= Record set =
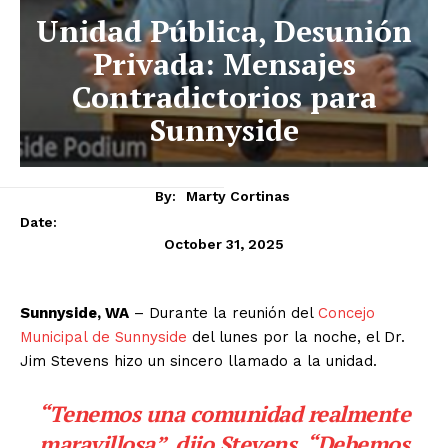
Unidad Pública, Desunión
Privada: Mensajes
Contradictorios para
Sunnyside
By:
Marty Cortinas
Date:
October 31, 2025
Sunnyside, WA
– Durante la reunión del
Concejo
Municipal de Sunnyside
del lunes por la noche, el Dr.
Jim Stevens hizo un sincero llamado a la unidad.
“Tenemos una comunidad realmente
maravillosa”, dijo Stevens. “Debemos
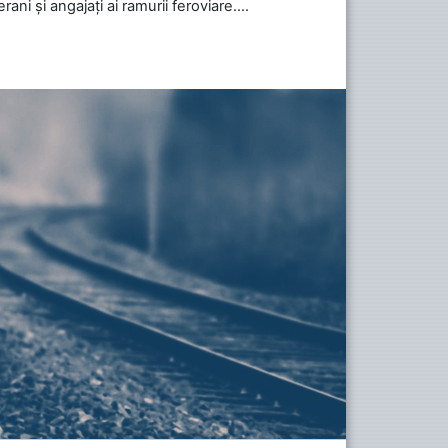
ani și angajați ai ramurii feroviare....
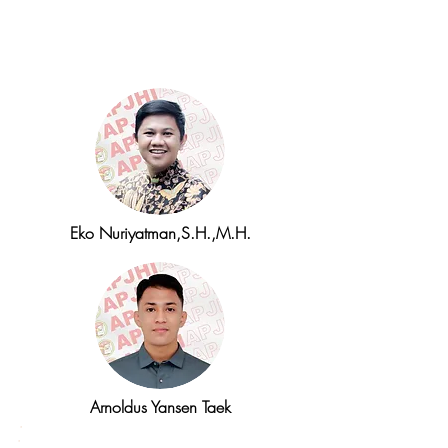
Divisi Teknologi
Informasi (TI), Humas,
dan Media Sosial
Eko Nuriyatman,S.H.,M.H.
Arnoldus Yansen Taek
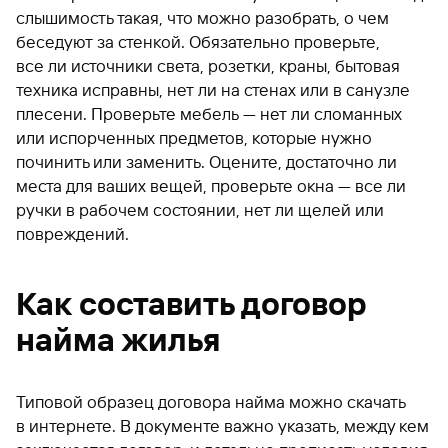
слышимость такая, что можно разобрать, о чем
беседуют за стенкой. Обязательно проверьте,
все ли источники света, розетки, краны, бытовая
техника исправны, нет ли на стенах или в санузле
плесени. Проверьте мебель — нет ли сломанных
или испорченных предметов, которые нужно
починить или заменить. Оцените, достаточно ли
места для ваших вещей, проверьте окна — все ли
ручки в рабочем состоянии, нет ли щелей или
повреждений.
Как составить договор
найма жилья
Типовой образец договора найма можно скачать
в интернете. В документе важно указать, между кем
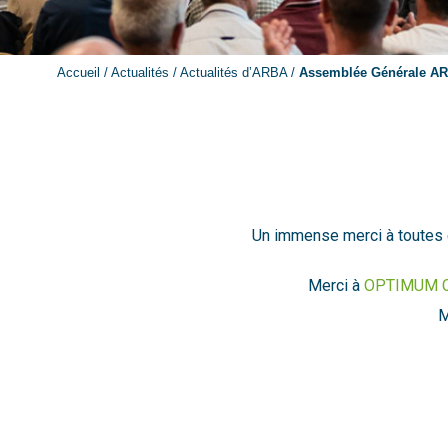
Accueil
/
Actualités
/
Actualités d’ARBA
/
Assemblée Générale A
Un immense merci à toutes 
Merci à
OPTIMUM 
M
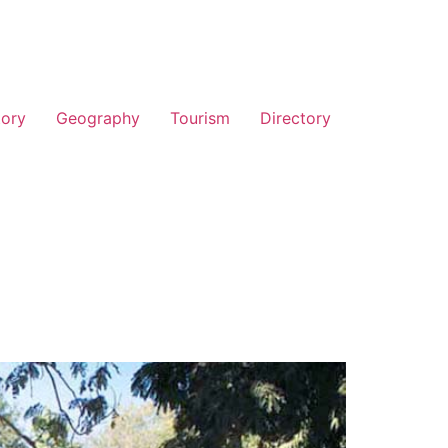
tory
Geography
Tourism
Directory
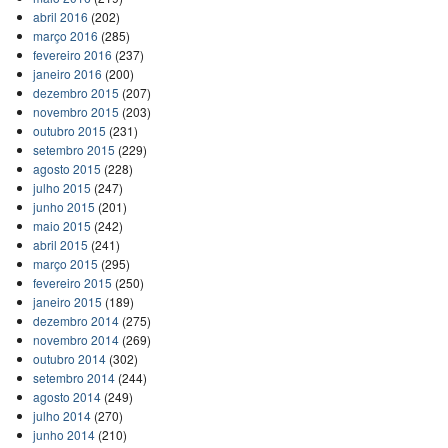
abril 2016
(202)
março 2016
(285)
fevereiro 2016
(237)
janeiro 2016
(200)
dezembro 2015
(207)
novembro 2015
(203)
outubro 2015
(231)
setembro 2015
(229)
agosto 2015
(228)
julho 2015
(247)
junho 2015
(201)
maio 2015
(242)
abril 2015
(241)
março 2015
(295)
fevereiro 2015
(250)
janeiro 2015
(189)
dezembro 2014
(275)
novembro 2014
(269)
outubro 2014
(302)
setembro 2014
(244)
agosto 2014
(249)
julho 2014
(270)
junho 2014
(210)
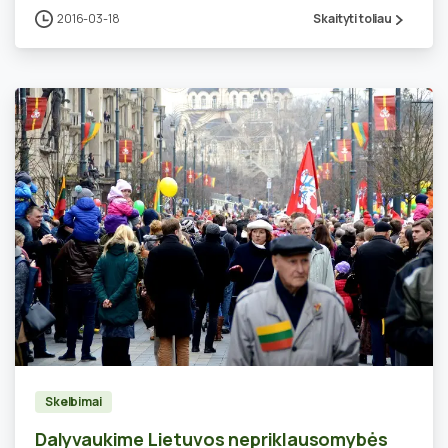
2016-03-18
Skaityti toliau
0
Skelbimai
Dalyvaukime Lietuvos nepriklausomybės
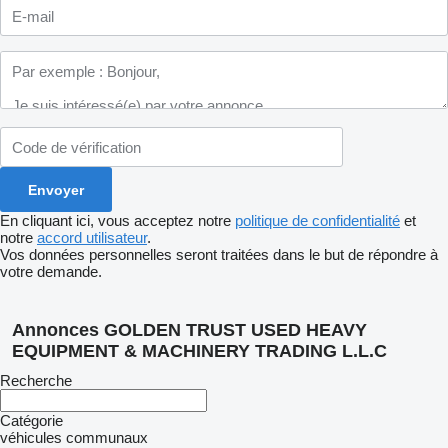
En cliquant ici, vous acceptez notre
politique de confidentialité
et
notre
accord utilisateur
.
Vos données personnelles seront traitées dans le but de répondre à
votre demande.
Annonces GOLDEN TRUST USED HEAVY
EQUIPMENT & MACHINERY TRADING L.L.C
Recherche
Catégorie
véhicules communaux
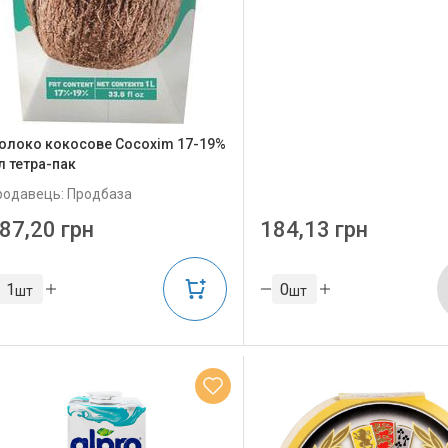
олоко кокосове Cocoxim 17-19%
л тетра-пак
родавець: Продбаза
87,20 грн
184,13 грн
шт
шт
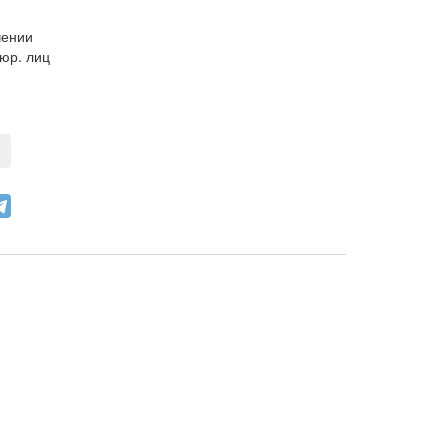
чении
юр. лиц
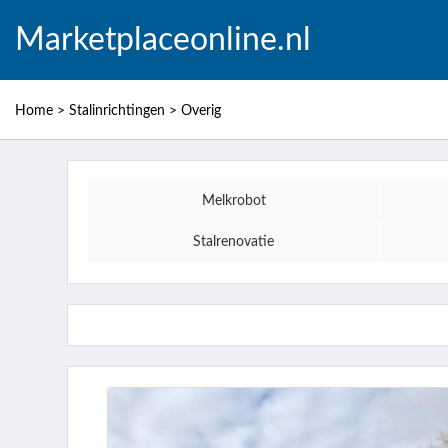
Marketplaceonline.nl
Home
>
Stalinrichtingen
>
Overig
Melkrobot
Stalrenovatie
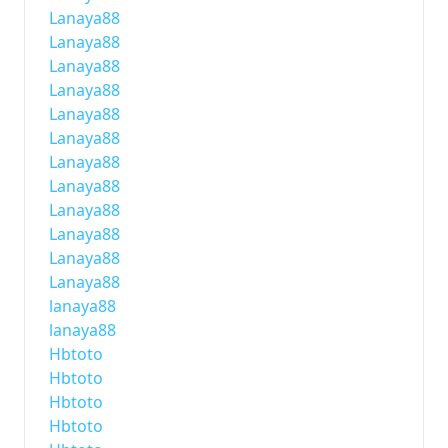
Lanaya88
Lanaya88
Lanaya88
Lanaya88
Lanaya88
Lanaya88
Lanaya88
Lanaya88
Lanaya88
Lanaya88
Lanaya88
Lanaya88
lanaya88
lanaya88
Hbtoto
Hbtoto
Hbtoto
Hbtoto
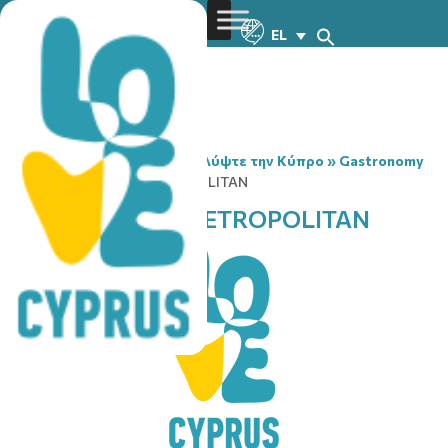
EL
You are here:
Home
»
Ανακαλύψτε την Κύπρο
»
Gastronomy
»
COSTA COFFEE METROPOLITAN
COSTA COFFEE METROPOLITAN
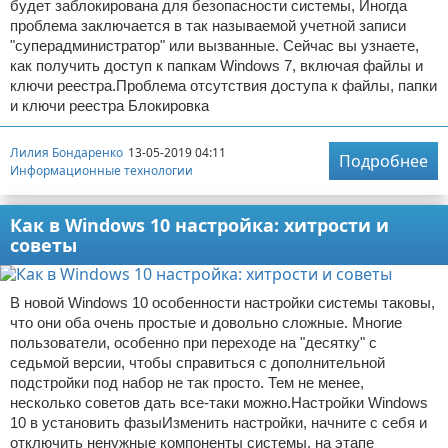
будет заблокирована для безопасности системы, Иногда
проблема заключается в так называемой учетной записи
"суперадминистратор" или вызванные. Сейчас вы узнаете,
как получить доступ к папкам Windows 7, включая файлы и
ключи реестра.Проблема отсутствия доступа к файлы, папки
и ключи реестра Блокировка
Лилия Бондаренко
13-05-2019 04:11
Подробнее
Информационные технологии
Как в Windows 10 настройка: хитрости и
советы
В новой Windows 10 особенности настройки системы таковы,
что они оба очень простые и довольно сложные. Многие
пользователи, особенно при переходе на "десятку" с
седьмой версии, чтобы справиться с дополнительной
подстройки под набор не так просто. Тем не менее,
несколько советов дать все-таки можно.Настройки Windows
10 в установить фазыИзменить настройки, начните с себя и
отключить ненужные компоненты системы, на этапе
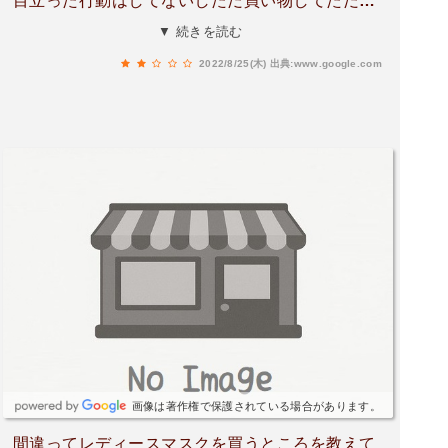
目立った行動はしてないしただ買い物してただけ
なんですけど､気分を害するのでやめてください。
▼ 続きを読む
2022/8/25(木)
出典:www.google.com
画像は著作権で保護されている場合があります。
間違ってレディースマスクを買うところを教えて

= Your assignment =
Copy the material verbatim. The pictures are not part of the copy.

= Answer box =
Unidad Pública, Desunión
Privada: Mensajes
Contradictorios para
Sunnyside
By:
Marty Cortinas
Date:
October 31, 2025
Sunnyside, WA
– Durante la reunión del
Concejo
Municipal de Sunnyside
del lunes por la noche, el Dr.
Jim Stevens hizo un sincero llamado a la unidad.
“Tenemos una comunidad realmente
maravillosa”, dijo Stevens. “Debemos
ani și angajați ai ramurii feroviare....
Divisi Teknologi
Informasi (TI), Humas,
dan Media Sosial
Eko Nuriyatman,S.H.,M.H.
Arnoldus Yansen Taek
слышимость такая, что можно разобрать, о чем
беседуют за стенкой. Обязательно проверьте,
все ли источники света, розетки, краны, бытовая
техника исправны, нет ли на стенах или в санузле
плесени. Проверьте мебель — нет ли сломанных
или испорченных предметов, которые нужно
починить или заменить. Оцените, достаточно ли
места для ваших вещей, проверьте окна — все ли
ручки в рабочем состоянии, нет ли щелей или
повреждений.
Как составить договор
найма жилья
Типовой образец договора найма можно скачать
в интернете. В документе важно указать, между кем
Accueil
/
Actualités
/
Actualités d’ARBA
/
Assemblée Générale A
Un immense merci à toutes 
Merci à
OPTIMUM 
M
tory
Geography
Tourism
Directory
abril 2016
(202)
março 2016
(285)
fevereiro 2016
(237)
janeiro 2016
(200)
dezembro 2015
(207)
novembro 2015
(203)
outubro 2015
(231)
setembro 2015
(229)
agosto 2015
(228)
julho 2015
(247)
junho 2015
(201)
maio 2015
(242)
abril 2015
(241)
março 2015
(295)
fevereiro 2015
(250)
janeiro 2015
(189)
dezembro 2014
(275)
novembro 2014
(269)
outubro 2014
(302)
setembro 2014
(244)
agosto 2014
(249)
julho 2014
(270)
junho 2014
(210)
2016-03-18
Skaityti toliau
0
Skelbimai
Dalyvaukime Lietuvos nepriklausomybės
En cliquant ici, vous acceptez notre
politique de confidentialité
et
notre
accord utilisateur
.
Vos données personnelles seront traitées dans le but de répondre à
votre demande.
Annonces GOLDEN TRUST USED HEAVY
EQUIPMENT & MACHINERY TRADING L.L.C
Recherche
Catégorie
véhicules communaux
олоко кокосове Cocoxim 17-19%
л тетра-пак
родавець: Продбаза
87,20 грн
184,13 грн
шт
шт
чении
юр. лиц
Marketplaceonline.nl
Home
>
Stalinrichtingen
>
Overig
Melkrobot
Stalrenovatie
Lanaya88
Lanaya88
Lanaya88
Lanaya88
Lanaya88
Lanaya88
Lanaya88
Lanaya88
Lanaya88
Lanaya88
Lanaya88
Lanaya88
lanaya88
lanaya88
Hbtoto
Hbtoto
Hbtoto
Hbtoto
EL
You are here:
Home
»
Ανακαλύψτε την Κύπρο
»
Gastronomy
»
COSTA COFFEE METROPOLITAN
COSTA COFFEE METROPOLITAN
будет заблокирована для безопасности системы, Иногда
проблема заключается в так называемой учетной записи
"суперадминистратор" или вызванные. Сейчас вы узнаете,
как получить доступ к папкам Windows 7, включая файлы и
ключи реестра.Проблема отсутствия доступа к файлы, папки
и ключи реестра Блокировка
Лилия Бондаренко
13-05-2019 04:11
Подробнее
Информационные технологии
Как в Windows 10 настройка: хитрости и
советы
В новой Windows 10 особенности настройки системы таковы,
что они оба очень простые и довольно сложные. Многие
пользователи, особенно при переходе на "десятку" с
седьмой версии, чтобы справиться с дополнительной
подстройки под набор не так просто. Тем не менее,
несколько советов дать все-таки можно.Настройки Windows
10 в установить фазыИзменить настройки, начните с себя и
отключить ненужные компоненты системы, на этапе
目立った行動はしてないしただ買い物してただけ
なんですけど､気分を害するのでやめてください。
▼ 続きを読む
2022/8/25(木)
出典:www.google.com
画像は著作権で保護されている場合があります。
間違ってレディースマスクを買うところを教えて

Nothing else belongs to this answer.